Remembering Steinbeck

John Steinbeck died on this day in 1968 at the age of 66, six years after he won the Nobel Prize, which even he himself didn’t expect.

Critical scorn

When asked by a reporter whether he believed he deserved the prize, he responded, "Frankly, no,” says Robert Gottlieb. In a New York Review of Books article published in April this year, he writes about Steinbeck:

When to everyone's surprise, including his own, he won the 1962 Nobel Prize, the reaction was startlingly hostile. "Without detracting in the least from Mr. Steinbeck's accomplishments," ran a New York Times editorial, "we think it interesting that the laurel was not awarded to a writer …whose significance, influence and sheer body of work had already made a more profound impression on the literature of our age."

Of Mice and Men

But Steinbeck still sells “well over a million copies a year,” says Gottlieb, “with Of Mice and Men accounting for more than half of them. (It's short, it's easy to follow, and it's full of feeling—a perfect assignment for junior high school readers.)”

Note the words Gottlieb puts in brackets. He sounds so dismissive. But he finally has to praise the book.

It begins, as so many Steinbeck novels do, with a loving evocation of its natural setting:

“A few miles south of Soledad, the Salinas River drops in close to the hillside bank and runs deep and green…. On the valley side the water is lined with trees—willows fresh and green with every spring.”

And he loves his central characters, too, the pair of itinerant ranch hands—"bindlestiffs"—named George and Lennie. George is the smart one, the leader; Lennie is the massive semi-idiot, worshiping George, dreaming of the little bit of land they might one day own, and—his most powerful fantasy—the rabbits he might one day be able to tend and caress.

We know that this isn't going to happen, and on some level George knows it too, but he needs to believe in it as strongly as Lennie does: it's the illusion they live by. And then, catastrophe.
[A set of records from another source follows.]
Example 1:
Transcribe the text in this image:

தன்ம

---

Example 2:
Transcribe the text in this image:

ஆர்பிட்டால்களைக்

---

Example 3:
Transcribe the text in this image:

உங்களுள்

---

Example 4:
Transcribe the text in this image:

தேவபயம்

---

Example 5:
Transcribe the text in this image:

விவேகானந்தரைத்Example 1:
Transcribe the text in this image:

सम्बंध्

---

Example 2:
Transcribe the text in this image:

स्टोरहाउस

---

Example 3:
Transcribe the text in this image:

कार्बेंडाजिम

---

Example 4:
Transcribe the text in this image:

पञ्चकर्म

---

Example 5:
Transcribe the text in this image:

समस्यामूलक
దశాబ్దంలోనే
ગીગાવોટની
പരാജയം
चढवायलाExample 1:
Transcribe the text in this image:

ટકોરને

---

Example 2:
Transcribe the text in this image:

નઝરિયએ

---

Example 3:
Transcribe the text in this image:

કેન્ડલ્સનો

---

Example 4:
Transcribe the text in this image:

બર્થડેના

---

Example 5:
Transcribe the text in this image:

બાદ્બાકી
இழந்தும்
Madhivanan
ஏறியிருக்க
Yes, the pathos is laid on thick; yes, everything is foreshadowed and manipulated. (Edmund Wilson called it "contrived with almost too much cleverness.") But Steinbeck's sympathy for these decent, forlorn men is so intense that it carries us along with it. Uninfected by moralizing, ingeniously if stagily constructed, and credibly populated, Of Mice and Men—far from Steinbeck's most ambitious book—is the closest he came to a fully satisfying work of art.

The snapshot here from Google Book Search shows George and Lennie’s first appearance in the book, just after Steinbeck has described the banks of the Salinas River.

Of_mice_and_men

I was moved to tears when I read the book a long time ago. Imagine Butch Cassidy and the Sundance Kid without the wisecracks and the horseplay. Of Mice and Men describes a relationship similar to that except that one man is totally dependent on the other.

Writer for hard times

In my younger days in Calcutta (now Kolkata), Steinbeck was popular with our parents’ generation. The Grapes of Wrath, East of Eden, Cannery Row, they were all popular books. While The Grapes of Wrath was considered a classic – Calcutta has always been a leftist city – East of Eden was apparently a very popular movie, too, though I have not seen it myself.
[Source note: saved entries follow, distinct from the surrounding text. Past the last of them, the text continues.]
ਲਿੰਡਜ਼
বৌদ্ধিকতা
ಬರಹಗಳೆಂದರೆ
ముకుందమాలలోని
Steinbeck is relevant again today because of the economic downturn, says the Millions blog:

With Of Mice and Men (1939) and The Grapes of Wrath (1940), John Steinbeck embodied the Great Depression in fiction. It would be a small silver lining if this moment produced an epic on the order of Steinbeck…The world needs an exhaustive look at what happened in 2008 and why.
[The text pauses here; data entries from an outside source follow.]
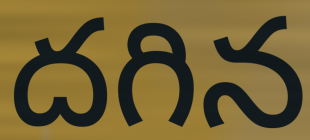
దగినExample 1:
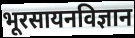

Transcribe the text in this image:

भूरसायनविज्ञान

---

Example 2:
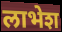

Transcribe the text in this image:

लाभेश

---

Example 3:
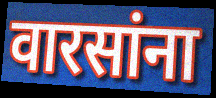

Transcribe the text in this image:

वारसांना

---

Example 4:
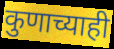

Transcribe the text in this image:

कुणाच्याही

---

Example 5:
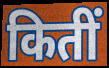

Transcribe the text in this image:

कितीं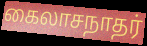
கைலாசநாதர்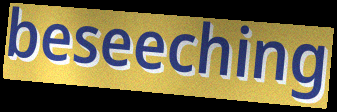
beseeching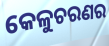
କେଳୁଚରଣରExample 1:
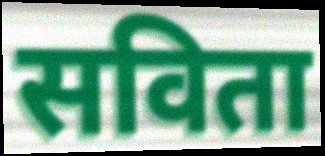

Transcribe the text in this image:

सविता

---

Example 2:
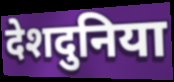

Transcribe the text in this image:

देशदुनिया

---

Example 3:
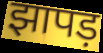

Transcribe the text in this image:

झापड़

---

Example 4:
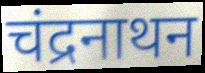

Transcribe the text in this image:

चंद्रनाथन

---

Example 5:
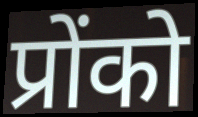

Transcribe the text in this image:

प्रोंको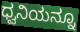
ಧ್ವನಿಯನ್ನೂ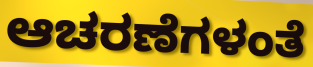
ಆಚರಣೆಗಳಂತೆ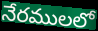
నేరములలో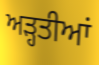
ਅੜ੍ਹਤੀਆਂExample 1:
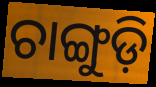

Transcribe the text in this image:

ଚାଙ୍ଗୁଡ଼ି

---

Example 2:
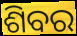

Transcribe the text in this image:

ଶିବର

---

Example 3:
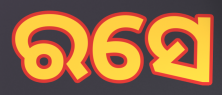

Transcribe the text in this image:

ରସେ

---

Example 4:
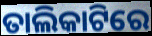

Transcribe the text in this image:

Steinbeck may suit people who like folk music – songs like This Land is Your Land, Don’t Think Twice, It’s Alright, Prison Trilogy…

Maybe I am over-romanticising Steinbeck. I haven’t him read him for a long time.

But I was moved by Of Mice and Men.

And a man has to have his heart in the right place to say, as Steinbeck did:

"Try to understand men. If you understand each other you will be kind to each other. Knowing a man well never leads to hate and almost always leads to love."

"All war is a symptom of man's failure as a thinking animal."

"I wonder how many people I've looked at all my life and never seen."